Sphalerons, spectral flow, and anomalies

TL;DR

This paper reviews how the topology of configuration space influences the existence of sphalerons, spectral flow, and anomalies in SU(2) Yang-Mills-Higgs theory, highlighting their interconnected roles in gauge field configurations.

Contribution

It elucidates the relationship between sphalerons, spectral flow, and anomalies, providing insights into their topological and physical interconnections in gauge theories.

Findings

Sphalerons are static, unstable solutions linked to configuration space topology.

Spectral flow of Dirac eigenvalues relates to the presence of anomalies.

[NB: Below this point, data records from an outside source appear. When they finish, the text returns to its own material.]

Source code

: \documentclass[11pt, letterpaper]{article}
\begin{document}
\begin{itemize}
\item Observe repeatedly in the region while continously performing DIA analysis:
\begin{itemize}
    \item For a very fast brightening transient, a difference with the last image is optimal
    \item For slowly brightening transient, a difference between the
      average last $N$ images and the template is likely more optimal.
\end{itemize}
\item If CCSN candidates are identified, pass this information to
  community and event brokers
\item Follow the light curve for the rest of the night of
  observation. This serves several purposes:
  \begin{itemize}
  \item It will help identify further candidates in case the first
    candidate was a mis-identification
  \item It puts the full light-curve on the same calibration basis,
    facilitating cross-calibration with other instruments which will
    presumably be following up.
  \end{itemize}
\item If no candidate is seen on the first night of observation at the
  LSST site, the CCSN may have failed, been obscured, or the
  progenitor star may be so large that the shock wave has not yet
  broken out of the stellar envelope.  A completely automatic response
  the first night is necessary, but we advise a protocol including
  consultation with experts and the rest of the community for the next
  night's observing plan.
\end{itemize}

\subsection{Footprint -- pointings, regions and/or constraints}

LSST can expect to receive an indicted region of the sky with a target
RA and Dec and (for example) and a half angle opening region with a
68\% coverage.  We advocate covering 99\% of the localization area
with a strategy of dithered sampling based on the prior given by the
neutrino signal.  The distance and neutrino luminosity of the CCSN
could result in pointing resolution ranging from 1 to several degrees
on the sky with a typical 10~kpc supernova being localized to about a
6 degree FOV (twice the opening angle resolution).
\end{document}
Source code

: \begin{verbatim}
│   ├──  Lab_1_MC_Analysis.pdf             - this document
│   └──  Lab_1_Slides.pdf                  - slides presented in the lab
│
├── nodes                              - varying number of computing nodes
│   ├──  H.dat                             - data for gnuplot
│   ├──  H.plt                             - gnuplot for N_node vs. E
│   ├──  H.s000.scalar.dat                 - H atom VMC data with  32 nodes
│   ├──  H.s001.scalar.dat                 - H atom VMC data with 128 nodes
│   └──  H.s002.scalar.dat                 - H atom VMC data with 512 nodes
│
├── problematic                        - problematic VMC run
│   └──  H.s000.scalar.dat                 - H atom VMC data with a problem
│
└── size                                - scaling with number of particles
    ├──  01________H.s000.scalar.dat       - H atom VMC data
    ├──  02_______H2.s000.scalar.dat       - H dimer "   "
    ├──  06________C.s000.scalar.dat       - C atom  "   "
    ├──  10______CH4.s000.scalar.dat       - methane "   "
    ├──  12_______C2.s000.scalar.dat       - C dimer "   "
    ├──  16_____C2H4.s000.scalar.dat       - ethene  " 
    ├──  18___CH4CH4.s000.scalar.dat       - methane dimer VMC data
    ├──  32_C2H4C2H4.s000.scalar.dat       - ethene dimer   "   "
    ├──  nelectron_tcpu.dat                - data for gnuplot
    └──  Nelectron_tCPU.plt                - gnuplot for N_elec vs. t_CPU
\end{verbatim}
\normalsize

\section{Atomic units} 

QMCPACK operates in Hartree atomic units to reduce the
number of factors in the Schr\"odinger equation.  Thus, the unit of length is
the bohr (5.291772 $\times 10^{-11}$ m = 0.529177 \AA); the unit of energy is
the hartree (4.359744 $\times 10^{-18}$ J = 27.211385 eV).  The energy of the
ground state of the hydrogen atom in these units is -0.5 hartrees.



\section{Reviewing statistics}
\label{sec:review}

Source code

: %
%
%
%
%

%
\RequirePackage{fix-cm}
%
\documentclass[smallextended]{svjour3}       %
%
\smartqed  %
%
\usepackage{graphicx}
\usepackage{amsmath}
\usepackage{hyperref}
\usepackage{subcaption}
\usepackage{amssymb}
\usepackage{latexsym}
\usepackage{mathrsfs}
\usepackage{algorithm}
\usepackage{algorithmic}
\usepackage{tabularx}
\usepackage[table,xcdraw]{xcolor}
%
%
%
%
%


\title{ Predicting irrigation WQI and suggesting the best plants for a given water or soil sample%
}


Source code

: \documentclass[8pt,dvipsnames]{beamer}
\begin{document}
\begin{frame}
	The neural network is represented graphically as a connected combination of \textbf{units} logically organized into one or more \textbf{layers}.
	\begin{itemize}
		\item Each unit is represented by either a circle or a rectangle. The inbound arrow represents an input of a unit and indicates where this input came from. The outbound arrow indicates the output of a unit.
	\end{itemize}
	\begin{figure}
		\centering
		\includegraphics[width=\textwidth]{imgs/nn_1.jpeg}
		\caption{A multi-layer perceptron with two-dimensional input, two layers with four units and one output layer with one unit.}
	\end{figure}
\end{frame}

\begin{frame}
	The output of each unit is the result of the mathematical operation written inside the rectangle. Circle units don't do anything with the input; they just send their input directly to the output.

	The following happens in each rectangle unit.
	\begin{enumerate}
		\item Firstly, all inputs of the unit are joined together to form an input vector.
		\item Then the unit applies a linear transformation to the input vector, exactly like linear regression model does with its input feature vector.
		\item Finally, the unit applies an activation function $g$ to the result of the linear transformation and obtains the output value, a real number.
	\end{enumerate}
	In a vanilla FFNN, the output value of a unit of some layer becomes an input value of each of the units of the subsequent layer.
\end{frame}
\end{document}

The review illustrates these concepts through specific SU(2) Yang-Mills-Higgs sphalerons.

Abstract

The topology of configuration space may be responsible in part for the existence of sphalerons. Here, sphalerons are defined to be static but unstable finite-energy solutions of the classical field equations. Another manifestation of the nontrivial topology of configuration space is the phenomenon of spectral flow for the eigenvalues of the Dirac Hamiltonian. The spectral flow, in turn, is related to the possible existence of anomalies. In this review, the interconnection of these topics is illustrated for three particular sphalerons of SU(2) Yang-Mills-Higgs theory.